Chase argued in a court filing last November that Shirakawa's close relationship with Campos made Shirakawa's "motive to create or distribute these flyers...apparent."

Rorty, reached by phone, declined to comment on the case or his motion.

In his motion requesting more time to prepare a defense, Rorty stated that prosecutors had given him "over 3,000 pages of discovery, including 1,948 pages of bank records, over 250 pages related to forensic analysis, over 560 pages related to execution of search warrants, over 125 pages related to Xavier Campos' campaign financials, and dozens of records from other aspects of the investigation."
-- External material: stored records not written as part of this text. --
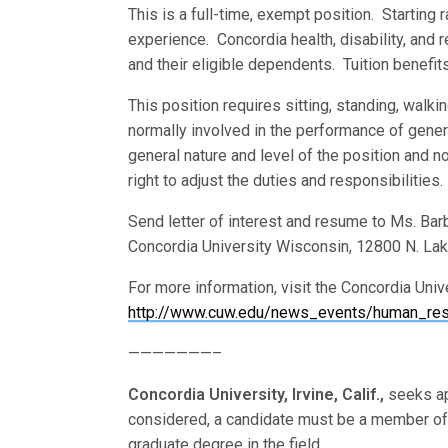
This is a full-time, exempt position. Starting
experience. Concordia health, disability, and 
and their eligible dependents. Tuition benefit
This position requires sitting, standing, walki
normally involved in the performance of genera
general nature and level of the position and n
right to adjust the duties and responsibilities.
Send letter of interest and resume to Ms. Ba
Concordia University Wisconsin, 12800 N. La
For more information, visit the Concordia Uni
http://www.cuw.edu/news_events/human_reso
———————–
Concordia University, Irvine, Calif.,
seeks ap
considered, a candidate must be a member o
graduate degree in the field.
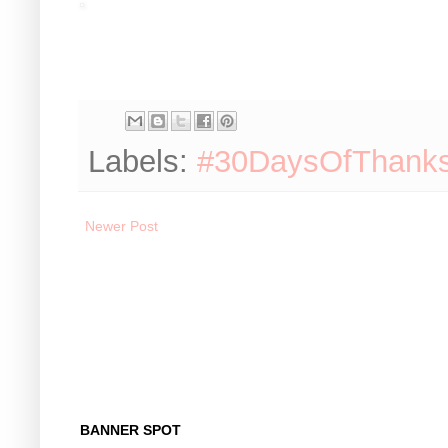
Labels:
#30DaysOfThank
Newer Post
BANNER SPOT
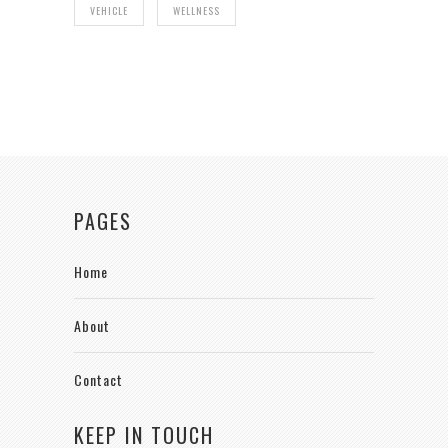
VEHICLE
WELLNESS
PAGES
Home
About
Contact
KEEP IN TOUCH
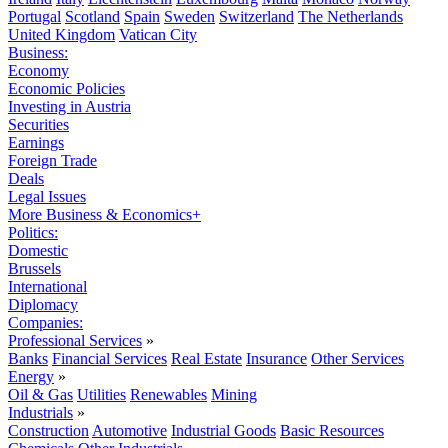
Portugal
Scotland
Spain
Sweden
Switzerland
The Netherlands
United Kingdom
Vatican City
Business:
Economy
Economic Policies
Investing in Austria
Securities
Earnings
Foreign Trade
Deals
Legal Issues
More Business & Economics+
Politics:
Domestic
Brussels
International
Diplomacy
Companies:
Professional Services
»
Banks
Financial Services
Real Estate
Insurance
Other Services
Energy
»
Oil & Gas
Utilities
Renewables
Mining
Industrials
»
Construction
Automotive
Industrial Goods
Basic Resources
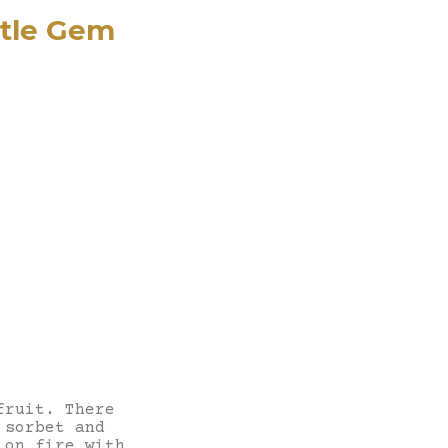
ttle Gem
fruit. There
 sorbet and
 on fire with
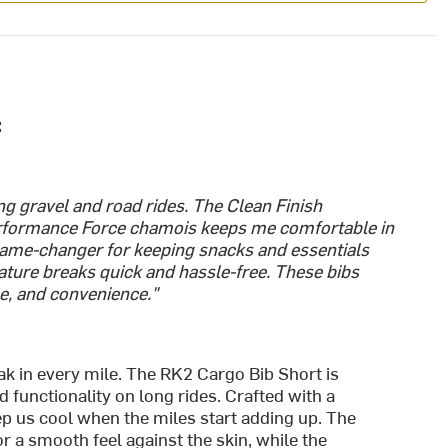
:
g gravel and road rides. The Clean Finish
erformance Force chamois keeps me comfortable in
 game-changer for keeping snacks and essentials
ature breaks quick and hassle-free. These bibs
e, and convenience."
ak in every mile. The RK2 Cargo Bib Short is
functionality on long rides. Crafted with a
eep us cool when the miles start adding up. The
r a smooth feel against the skin, while the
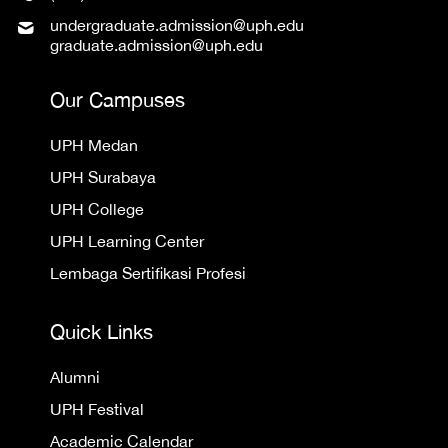
undergraduate.admission@uph.edu
graduate.admission@uph.edu
Our Campuses
UPH Medan
UPH Surabaya
UPH College
UPH Learning Center
Lembaga Sertifikasi Profesi
Quick Links
Alumni
UPH Festival
Academic Calendar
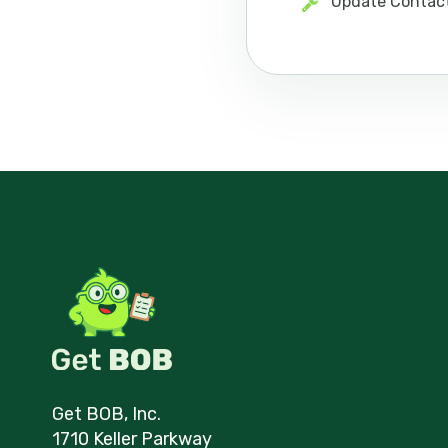
Update Contac
Get BOB, Inc.
1710 Keller Parkway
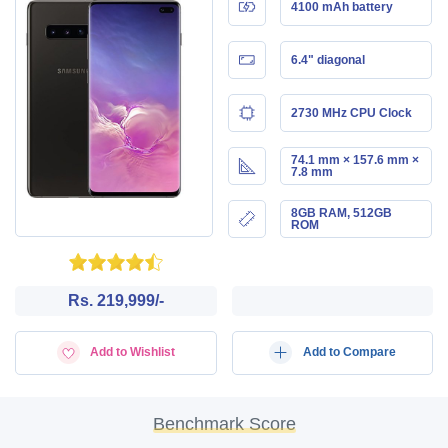
4100 mAh battery
6.4" diagonal
2730 MHz CPU Clock
74.1 mm × 157.6 mm ×
7.8 mm
8GB RAM, 512GB
ROM
Rs. 219,999/-
Add to Wishlist
Add to Compare
Benchmark Score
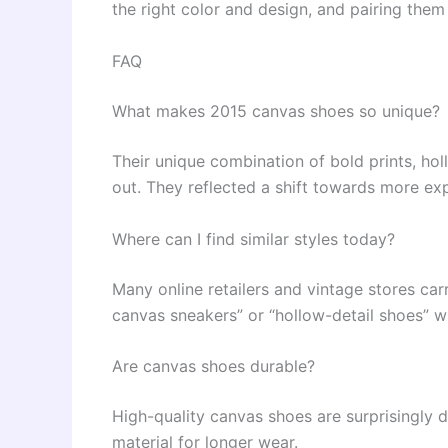
the right color and design, and pairing them
FAQ
What makes 2015 canvas shoes so unique?
Their unique combination of bold prints, ho
out. They reflected a shift towards more exp
Where can I find similar styles today?
Many online retailers and vintage stores carr
canvas sneakers” or “hollow-detail shoes” wi
Are canvas shoes durable?
High-quality canvas shoes are surprisingly d
material for longer wear.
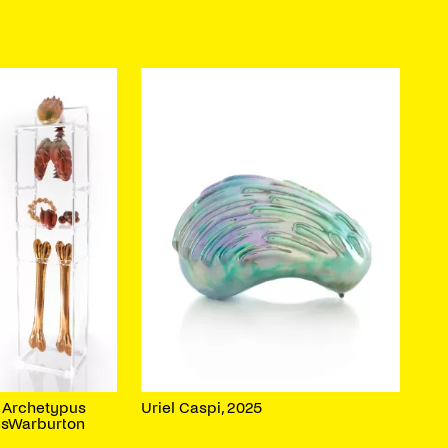
s Archetypus
Uriel Caspi, 2025
esWarburton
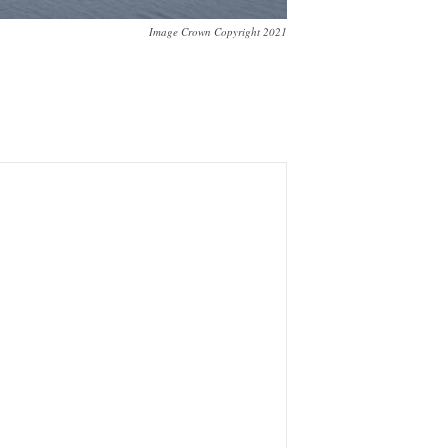
Image Crown Copyright 2021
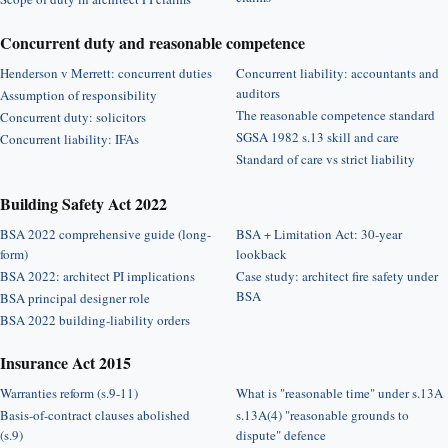
Concurrent duty and reasonable competence
Henderson v Merrett: concurrent duties
Concurrent liability: accountants and
auditors
Assumption of responsibility
The reasonable competence standard
Concurrent duty: solicitors
SGSA 1982 s.13 skill and care
Concurrent liability: IFAs
Standard of care vs strict liability
Building Safety Act 2022
BSA 2022 comprehensive guide (long-
BSA + Limitation Act: 30-year
form)
lookback
BSA 2022: architect PI implications
Case study: architect fire safety under
BSA
BSA principal designer role
BSA 2022 building-liability orders
Insurance Act 2015
Warranties reform (s.9-11)
What is "reasonable time" under s.13A
Basis-of-contract clauses abolished
s.13A(4) "reasonable grounds to
(s.9)
dispute" defence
Also included as discovery in the case are "over 27 hours of audio interviews and over 4 hours of jail calls," Rorty stated.

Shirakawa will likely be released from jail sometime in May, after serving six months with one day of credit for each day he served taken off of his one-year sentence, Chase said.

Campos and Carrasco are running against each other in the June 3 primary in San Jose for the District 5 council seat with a third candidate, Aaron Resendez.